Bifurcation analysis and exploration of new optical soliton solutions in parabolic law medium with weak non-local nonlinearity

Abstract In the present study, we examine how optical solitons behave in a synthetic nonlocal nonlinear medium. An analytical investigation is conducted into the nonlinear dynamical model that represents the propagation of optical solitons in weakly nonlocal nonlinear media with parabolic law nonlinearity. Due to its capacity to explain intricate physical phenomena and display dynamic structures of localized wave solutions, this equation has attracted a lot of attention. The Khater method and the $$\left( {\frac{1}{{G'}}} \right)$$ -expansion approach are the two analytical techniques used to obtain a wide range of soliton solutions, including mixed, kink and anti-kink profiles.
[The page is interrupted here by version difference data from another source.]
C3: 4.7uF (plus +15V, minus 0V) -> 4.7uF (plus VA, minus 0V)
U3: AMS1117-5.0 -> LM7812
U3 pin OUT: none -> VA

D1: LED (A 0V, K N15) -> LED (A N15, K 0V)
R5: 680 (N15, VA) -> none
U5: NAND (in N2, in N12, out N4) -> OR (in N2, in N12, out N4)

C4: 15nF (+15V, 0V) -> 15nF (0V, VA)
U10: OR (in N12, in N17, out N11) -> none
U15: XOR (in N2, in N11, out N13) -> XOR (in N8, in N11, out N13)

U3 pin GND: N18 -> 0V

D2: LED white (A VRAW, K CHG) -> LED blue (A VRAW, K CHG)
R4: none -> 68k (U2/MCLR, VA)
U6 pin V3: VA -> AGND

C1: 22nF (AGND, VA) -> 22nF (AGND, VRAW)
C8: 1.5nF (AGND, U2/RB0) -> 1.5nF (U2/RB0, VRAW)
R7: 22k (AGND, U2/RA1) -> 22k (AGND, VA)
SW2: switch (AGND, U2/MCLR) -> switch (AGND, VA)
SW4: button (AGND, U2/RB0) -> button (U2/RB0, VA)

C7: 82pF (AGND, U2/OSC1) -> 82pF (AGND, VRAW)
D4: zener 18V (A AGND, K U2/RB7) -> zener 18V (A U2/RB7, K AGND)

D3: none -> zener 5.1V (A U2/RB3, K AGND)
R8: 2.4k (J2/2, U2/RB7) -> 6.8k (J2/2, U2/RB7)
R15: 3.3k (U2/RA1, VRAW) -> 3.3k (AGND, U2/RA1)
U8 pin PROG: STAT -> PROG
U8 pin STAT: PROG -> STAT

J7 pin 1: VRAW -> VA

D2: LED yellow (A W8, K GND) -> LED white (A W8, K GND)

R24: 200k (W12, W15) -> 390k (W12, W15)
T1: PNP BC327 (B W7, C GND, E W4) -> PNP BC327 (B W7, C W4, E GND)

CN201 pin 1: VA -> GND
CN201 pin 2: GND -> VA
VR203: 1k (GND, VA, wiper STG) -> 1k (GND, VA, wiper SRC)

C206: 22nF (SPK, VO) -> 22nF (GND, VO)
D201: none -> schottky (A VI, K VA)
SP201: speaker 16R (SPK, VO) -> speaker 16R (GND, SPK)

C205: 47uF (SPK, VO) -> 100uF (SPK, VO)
The obtained soliton solutions indicate that the model can describe stable pulse transmission, optical switching fronts, and nonlinear wave modulation. These results are potentially useful for applications in optical communication systems, pulse shaping, and nonlinear signal processing. We also offer a thorough bifurcation analysis that goes beyond solution formation to identify distinct dynamical regimes that mark the boundaries of stability, instability, and periodicity transitions. To investigate the dynamical behavior of the solutions, graphical representations and numerical simulations are offered. This study provides a foundation for further investigation and illustration of other dynamical features present in the physical processes. To the best of our knowledge, the results reported in this work are completely novel and have not been examined in previous literature.